### Task objective:
Edit the entries from the first line through the line containing "order: Sceptrulophora" by changing every "phylum" to "division" and keeping all else the same.

### Dataset:
>>

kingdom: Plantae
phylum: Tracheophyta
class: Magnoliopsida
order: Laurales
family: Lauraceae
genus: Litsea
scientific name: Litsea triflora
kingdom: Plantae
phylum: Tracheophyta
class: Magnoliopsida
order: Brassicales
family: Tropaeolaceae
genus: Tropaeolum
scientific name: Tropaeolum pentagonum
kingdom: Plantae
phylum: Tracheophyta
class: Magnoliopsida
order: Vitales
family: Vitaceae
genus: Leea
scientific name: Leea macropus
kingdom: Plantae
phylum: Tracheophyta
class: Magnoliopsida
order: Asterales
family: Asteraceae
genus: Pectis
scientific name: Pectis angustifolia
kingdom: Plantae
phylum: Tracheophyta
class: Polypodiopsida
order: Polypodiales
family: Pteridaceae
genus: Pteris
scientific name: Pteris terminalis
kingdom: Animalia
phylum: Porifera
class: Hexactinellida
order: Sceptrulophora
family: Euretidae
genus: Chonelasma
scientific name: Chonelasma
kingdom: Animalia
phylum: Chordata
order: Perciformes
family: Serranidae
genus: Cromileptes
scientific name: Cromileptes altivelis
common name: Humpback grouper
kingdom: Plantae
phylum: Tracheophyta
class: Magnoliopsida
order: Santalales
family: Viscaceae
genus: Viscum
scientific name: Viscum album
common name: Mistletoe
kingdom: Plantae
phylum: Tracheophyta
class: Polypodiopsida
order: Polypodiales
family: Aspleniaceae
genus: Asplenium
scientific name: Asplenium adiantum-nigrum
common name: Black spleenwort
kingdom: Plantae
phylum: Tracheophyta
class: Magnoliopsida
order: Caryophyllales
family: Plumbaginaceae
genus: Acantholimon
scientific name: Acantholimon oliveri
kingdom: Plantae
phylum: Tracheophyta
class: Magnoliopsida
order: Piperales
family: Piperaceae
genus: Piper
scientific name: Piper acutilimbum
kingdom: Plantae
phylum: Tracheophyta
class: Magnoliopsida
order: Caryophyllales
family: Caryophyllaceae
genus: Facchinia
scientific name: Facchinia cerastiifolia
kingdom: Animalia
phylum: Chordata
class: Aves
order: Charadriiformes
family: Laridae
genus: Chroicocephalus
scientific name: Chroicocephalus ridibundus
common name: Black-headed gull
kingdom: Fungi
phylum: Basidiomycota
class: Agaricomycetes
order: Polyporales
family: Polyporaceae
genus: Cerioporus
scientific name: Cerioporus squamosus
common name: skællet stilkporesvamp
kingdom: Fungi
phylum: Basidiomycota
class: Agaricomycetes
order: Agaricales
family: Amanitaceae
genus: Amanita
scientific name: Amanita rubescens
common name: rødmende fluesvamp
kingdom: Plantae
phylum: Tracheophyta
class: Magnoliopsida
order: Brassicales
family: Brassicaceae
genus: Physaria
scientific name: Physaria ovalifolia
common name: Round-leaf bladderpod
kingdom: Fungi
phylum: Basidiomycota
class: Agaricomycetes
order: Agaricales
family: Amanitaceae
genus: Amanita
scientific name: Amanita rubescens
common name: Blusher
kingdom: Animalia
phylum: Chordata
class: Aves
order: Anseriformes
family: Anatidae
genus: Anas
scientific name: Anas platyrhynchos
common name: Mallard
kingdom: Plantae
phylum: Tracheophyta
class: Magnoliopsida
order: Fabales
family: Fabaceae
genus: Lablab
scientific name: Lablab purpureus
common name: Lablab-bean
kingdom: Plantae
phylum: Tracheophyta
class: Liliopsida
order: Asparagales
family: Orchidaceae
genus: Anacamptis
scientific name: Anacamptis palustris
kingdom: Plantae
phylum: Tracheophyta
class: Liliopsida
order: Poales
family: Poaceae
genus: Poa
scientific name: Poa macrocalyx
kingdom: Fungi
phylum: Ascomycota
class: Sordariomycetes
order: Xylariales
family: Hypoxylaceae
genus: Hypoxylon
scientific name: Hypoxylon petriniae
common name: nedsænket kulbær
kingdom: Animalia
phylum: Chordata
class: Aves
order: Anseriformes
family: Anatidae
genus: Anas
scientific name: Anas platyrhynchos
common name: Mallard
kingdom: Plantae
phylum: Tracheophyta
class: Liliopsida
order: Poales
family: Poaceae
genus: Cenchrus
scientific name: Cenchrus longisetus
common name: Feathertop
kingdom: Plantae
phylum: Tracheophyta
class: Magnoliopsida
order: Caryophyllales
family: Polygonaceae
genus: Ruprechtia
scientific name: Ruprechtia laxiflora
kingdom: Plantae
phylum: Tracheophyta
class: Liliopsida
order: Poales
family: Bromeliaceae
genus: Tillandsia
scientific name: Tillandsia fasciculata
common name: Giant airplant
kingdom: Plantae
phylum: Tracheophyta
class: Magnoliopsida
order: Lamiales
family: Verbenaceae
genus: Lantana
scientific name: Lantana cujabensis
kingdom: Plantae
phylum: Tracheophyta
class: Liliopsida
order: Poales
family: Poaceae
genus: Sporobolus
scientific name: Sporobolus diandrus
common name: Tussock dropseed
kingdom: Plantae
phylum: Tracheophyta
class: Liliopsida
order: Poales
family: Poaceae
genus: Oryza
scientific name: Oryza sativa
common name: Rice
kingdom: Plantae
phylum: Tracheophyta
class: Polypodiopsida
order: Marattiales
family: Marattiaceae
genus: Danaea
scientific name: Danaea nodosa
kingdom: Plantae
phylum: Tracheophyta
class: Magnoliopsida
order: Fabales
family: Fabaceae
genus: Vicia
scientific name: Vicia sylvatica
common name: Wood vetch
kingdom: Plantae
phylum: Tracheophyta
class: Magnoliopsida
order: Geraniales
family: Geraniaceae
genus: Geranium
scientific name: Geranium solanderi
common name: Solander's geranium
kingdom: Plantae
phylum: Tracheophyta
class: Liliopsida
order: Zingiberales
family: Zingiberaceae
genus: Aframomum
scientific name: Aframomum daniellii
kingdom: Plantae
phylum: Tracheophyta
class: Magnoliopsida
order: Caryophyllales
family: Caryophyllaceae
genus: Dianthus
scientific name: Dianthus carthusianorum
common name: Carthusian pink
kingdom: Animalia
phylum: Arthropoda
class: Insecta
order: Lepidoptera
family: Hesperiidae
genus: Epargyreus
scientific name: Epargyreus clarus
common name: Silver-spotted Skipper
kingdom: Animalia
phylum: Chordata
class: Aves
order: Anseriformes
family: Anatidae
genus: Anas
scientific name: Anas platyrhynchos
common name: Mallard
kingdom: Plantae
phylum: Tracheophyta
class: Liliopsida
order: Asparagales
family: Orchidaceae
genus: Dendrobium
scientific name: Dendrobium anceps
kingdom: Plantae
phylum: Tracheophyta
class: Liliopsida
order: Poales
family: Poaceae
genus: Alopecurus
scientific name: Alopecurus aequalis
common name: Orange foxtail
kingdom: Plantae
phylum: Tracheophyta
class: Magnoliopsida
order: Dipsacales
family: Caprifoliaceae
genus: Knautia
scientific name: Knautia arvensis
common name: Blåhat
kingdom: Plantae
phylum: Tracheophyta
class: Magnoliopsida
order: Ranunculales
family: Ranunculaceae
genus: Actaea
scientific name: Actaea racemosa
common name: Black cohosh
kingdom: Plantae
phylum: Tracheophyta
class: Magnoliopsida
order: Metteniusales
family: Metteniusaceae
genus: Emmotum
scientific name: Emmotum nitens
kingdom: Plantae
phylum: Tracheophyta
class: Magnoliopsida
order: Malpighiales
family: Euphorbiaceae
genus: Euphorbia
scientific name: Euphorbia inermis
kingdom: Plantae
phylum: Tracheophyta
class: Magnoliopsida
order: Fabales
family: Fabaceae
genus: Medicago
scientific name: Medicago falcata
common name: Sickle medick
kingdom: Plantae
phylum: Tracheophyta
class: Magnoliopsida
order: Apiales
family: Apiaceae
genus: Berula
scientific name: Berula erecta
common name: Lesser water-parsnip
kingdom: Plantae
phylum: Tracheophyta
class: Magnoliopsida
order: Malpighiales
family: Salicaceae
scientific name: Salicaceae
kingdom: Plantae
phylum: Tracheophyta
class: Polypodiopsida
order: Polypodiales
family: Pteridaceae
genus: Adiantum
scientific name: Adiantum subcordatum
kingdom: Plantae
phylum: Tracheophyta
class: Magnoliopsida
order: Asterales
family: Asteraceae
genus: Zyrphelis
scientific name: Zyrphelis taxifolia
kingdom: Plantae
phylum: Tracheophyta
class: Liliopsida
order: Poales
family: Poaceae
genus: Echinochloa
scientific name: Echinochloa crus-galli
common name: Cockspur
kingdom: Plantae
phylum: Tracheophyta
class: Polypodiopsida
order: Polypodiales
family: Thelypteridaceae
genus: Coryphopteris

<<

### Full answer:
kingdom: Plantae
division: Tracheophyta
class: Magnoliopsida
order: Laurales
family: Lauraceae
genus: Litsea
scientific name: Litsea triflora
kingdom: Plantae
division: Tracheophyta
class: Magnoliopsida
order: Brassicales
family: Tropaeolaceae
genus: Tropaeolum
scientific name: Tropaeolum pentagonum
kingdom: Plantae
division: Tracheophyta
class: Magnoliopsida
order: Vitales
family: Vitaceae
genus: Leea
scientific name: Leea macropus
kingdom: Plantae
division: Tracheophyta
class: Magnoliopsida
order: Asterales
family: Asteraceae
genus: Pectis
scientific name: Pectis angustifolia
kingdom: Plantae
division: Tracheophyta
class: Polypodiopsida
order: Polypodiales
family: Pteridaceae
genus: Pteris
scientific name: Pteris terminalis
kingdom: Animalia
division: Porifera
class: Hexactinellida
order: Sceptrulophora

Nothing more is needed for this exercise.